Mass General Brigham procured projections for the climate in Boston in 2030 and 2070 to identify weaknesses in its infrastructure, said Baugh. Based on that analysis, he said, multiple hospitals have added chillers to their air conditioners and generators to mitigate the risk that they overheat.

“At certain temperatures, those could actually potentially start to fail if we don’t have chillers,” Baugh said. “We need to make sure that heat isn’t going to take down the backup systems.”

Hospitals have taken similar steps to prepare to withstand winds, he said, such as constructing facades that should survive speeds similar to those seen in Miami rather than Massachusetts.

“It’s really important for us in the health care community to be thinking about how we handle events like this,” said Baugh. “We’re trying to plan how we ensure that we have capacity if we see increased numbers of patients.”

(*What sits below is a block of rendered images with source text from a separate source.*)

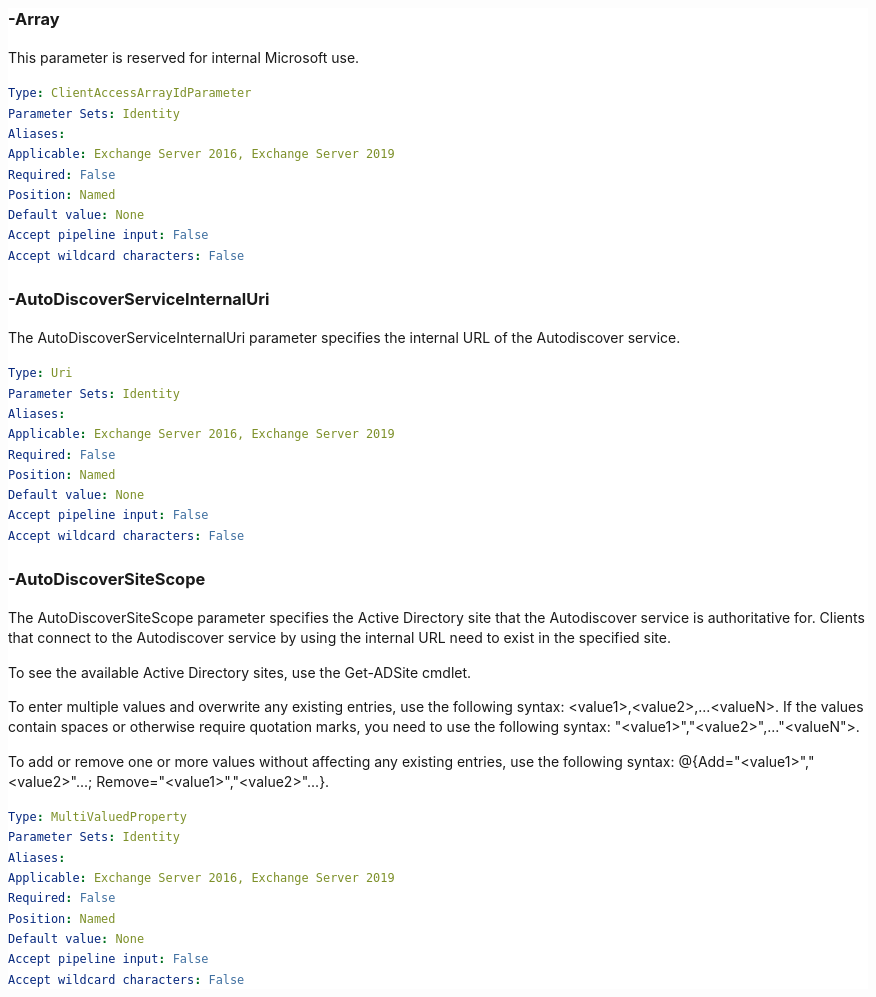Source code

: ### -Array
This parameter is reserved for internal Microsoft use.

```yaml
Type: ClientAccessArrayIdParameter
Parameter Sets: Identity
Aliases:
Applicable: Exchange Server 2016, Exchange Server 2019
Required: False
Position: Named
Default value: None
Accept pipeline input: False
Accept wildcard characters: False
```

### -AutoDiscoverServiceInternalUri
The AutoDiscoverServiceInternalUri parameter specifies the internal URL of the Autodiscover service.

```yaml
Type: Uri
Parameter Sets: Identity
Aliases:
Applicable: Exchange Server 2016, Exchange Server 2019
Required: False
Position: Named
Default value: None
Accept pipeline input: False
Accept wildcard characters: False
```

### -AutoDiscoverSiteScope
The AutoDiscoverSiteScope parameter specifies the Active Directory site that the Autodiscover service is authoritative for. Clients that connect to the Autodiscover service by using the internal URL need to exist in the specified site.

To see the available Active Directory sites, use the Get-ADSite cmdlet.

To enter multiple values and overwrite any existing entries, use the following syntax: \<value1\>,\<value2\>,...\<valueN\>. If the values contain spaces or otherwise require quotation marks, you need to use the following syntax: "\<value1\>","\<value2\>",..."\<valueN\">.

To add or remove one or more values without affecting any existing entries, use the following syntax: @{Add="\<value1\>","\<value2\>"...; Remove="\<value1\>","\<value2\>"...}.

```yaml
Type: MultiValuedProperty
Parameter Sets: Identity
Aliases:
Applicable: Exchange Server 2016, Exchange Server 2019
Required: False
Position: Named
Default value: None
Accept pipeline input: False
Accept wildcard characters: False
```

Brigham and Women’s Hospital is also among the first in the country to incorporate education on climate change into its residency in internal medicine, said Dr. Gregg Furie, the medical director for climate change and sustainability at Brigham and Women’s Hospital.

Residents are taught about the consequences of climate change on human health and prepared to “identify, treat, and prevent” the harms, he said. The hospital has also hosted Grand Rounds to teach clinicians about climate change.

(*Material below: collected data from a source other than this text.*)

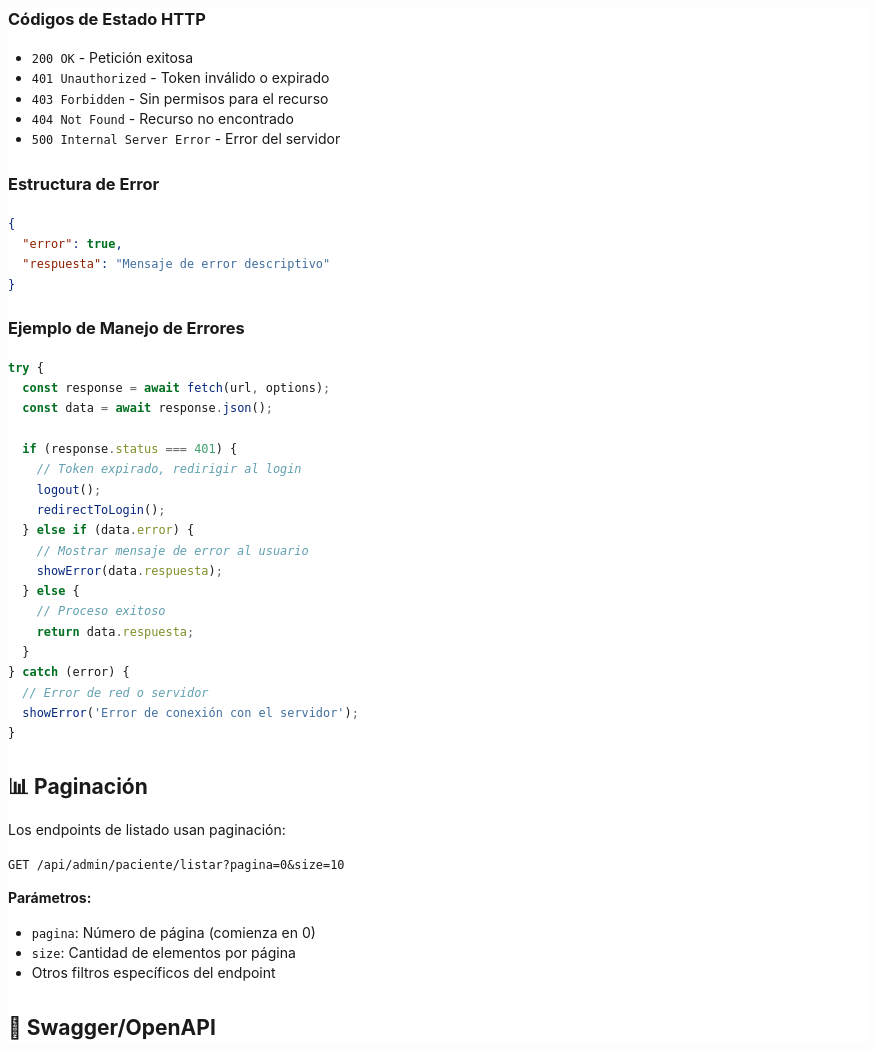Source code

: ### Códigos de Estado HTTP
- `200 OK` - Petición exitosa
- `401 Unauthorized` - Token inválido o expirado
- `403 Forbidden` - Sin permisos para el recurso
- `404 Not Found` - Recurso no encontrado
- `500 Internal Server Error` - Error del servidor

### Estructura de Error
```json
{
  "error": true,
  "respuesta": "Mensaje de error descriptivo"
}
```

### Ejemplo de Manejo de Errores
```javascript
try {
  const response = await fetch(url, options);
  const data = await response.json();
  
  if (response.status === 401) {
    // Token expirado, redirigir al login
    logout();
    redirectToLogin();
  } else if (data.error) {
    // Mostrar mensaje de error al usuario
    showError(data.respuesta);
  } else {
    // Proceso exitoso
    return data.respuesta;
  }
} catch (error) {
  // Error de red o servidor
  showError('Error de conexión con el servidor');
}
```

## 📊 Paginación

Los endpoints de listado usan paginación:

```http
GET /api/admin/paciente/listar?pagina=0&size=10
```

**Parámetros:**
- `pagina`: Número de página (comienza en 0)
- `size`: Cantidad de elementos por página
- Otros filtros específicos del endpoint

## 🧪 Swagger/OpenAPI

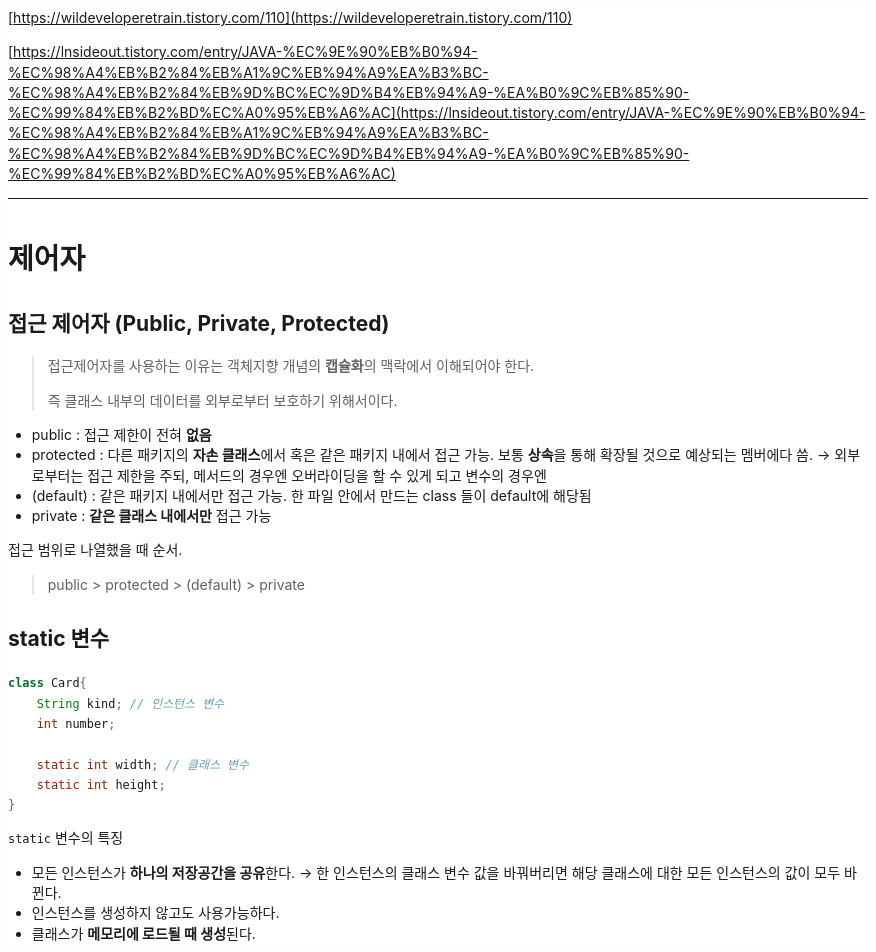 [https://wildeveloperetrain.tistory.com/110](https://wildeveloperetrain.tistory.com/110)

[https://lnsideout.tistory.com/entry/JAVA-%EC%9E%90%EB%B0%94-%EC%98%A4%EB%B2%84%EB%A1%9C%EB%94%A9%EA%B3%BC-%EC%98%A4%EB%B2%84%EB%9D%BC%EC%9D%B4%EB%94%A9-%EA%B0%9C%EB%85%90-%EC%99%84%EB%B2%BD%EC%A0%95%EB%A6%AC](https://lnsideout.tistory.com/entry/JAVA-%EC%9E%90%EB%B0%94-%EC%98%A4%EB%B2%84%EB%A1%9C%EB%94%A9%EA%B3%BC-%EC%98%A4%EB%B2%84%EB%9D%BC%EC%9D%B4%EB%94%A9-%EA%B0%9C%EB%85%90-%EC%99%84%EB%B2%BD%EC%A0%95%EB%A6%AC)



---

# 제어자
## 접근 제어자 (Public, Private, Protected)

> 접근제어자를 사용하는 이유는 객체지향 개념의 **캡슐화**의 맥락에서 이해되어야 한다.
>
>
>  즉 클래스 내부의 데이터를 외부로부터 보호하기 위해서이다.
>

- public : 접근 제한이 전혀 **없음**
- protected : 다른 패키지의 **자손 클래스**에서 혹은 같은 패키지 내에서 접근 가능.
  보통 **상속**을 통해 확장될 것으로 예상되는 멤버에다 씀.
  → 외부로부터는 접근 제한을 주되, 메서드의 경우엔 오버라이딩을 할 수 있게 되고 변수의 경우엔
- (default) : 같은 패키지 내에서만 접근 가능.
  한 파일 안에서 만드는 class 들이 default에 해당됨
- private : **같은 클래스 내에서만** 접근 가능

접근 범위로 나열했을 때 순서.

> public > protected > (default) > private
>

## static 변수

```java
class Card{
	String kind; // 인스턴스 변수
	int number;

	static int width; // 클래스 변수
	static int height;
}
```

`static` 변수의 특징

- 모든 인스턴스가 **하나의 저장공간을 공유**한다. 
→ 한 인스턴스의 클래스 변수 값을 바꿔버리면 해당 클래스에 대한 모든 인스턴스의 값이 모두 바뀐다.
- 인스턴스를 생성하지 않고도 사용가능하다.
- 클래스가 **메모리에 로드될 때 생성**된다.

“Climate change will impact essentially every organ system in the body,” Furie explained. “Our approach is to integrate teaching about climate change’s health effects into existing lectures in which climate content is particularly relevant.”

For example, residents learn about the different ways extreme heat can affect the body and how to counsel patients to minimize their risk of heat-related illness and how to treat it should it occur.

Cambridge Health Alliance is part of a project at the Harvard T.H. Chan School of Public Health that explores how clinics can capitalize on the records they keep and relationships they have with patients to warn them about weather-related risks.

“We could look in medical records in advance of a heat wave and identify the patients who are at high risk, and send some sort of communication,” said Dr. Rebecca Rogers, the medical director of CHA’s Broadway Care Center.

Though heat has an immediate impact on health, it’s far from the only consequence of climate change that threatens human health.

Some of the others — like changes in the nutritional content of crops and the spread of insects and infectious diseases — are subtler and harder to study, but could be “more significant” than the weather, said Furie.

“We know that climate change is going to have a significant impact on human health, and there’s no question that clinicians in the health care system need to be prepared to respond,” he said.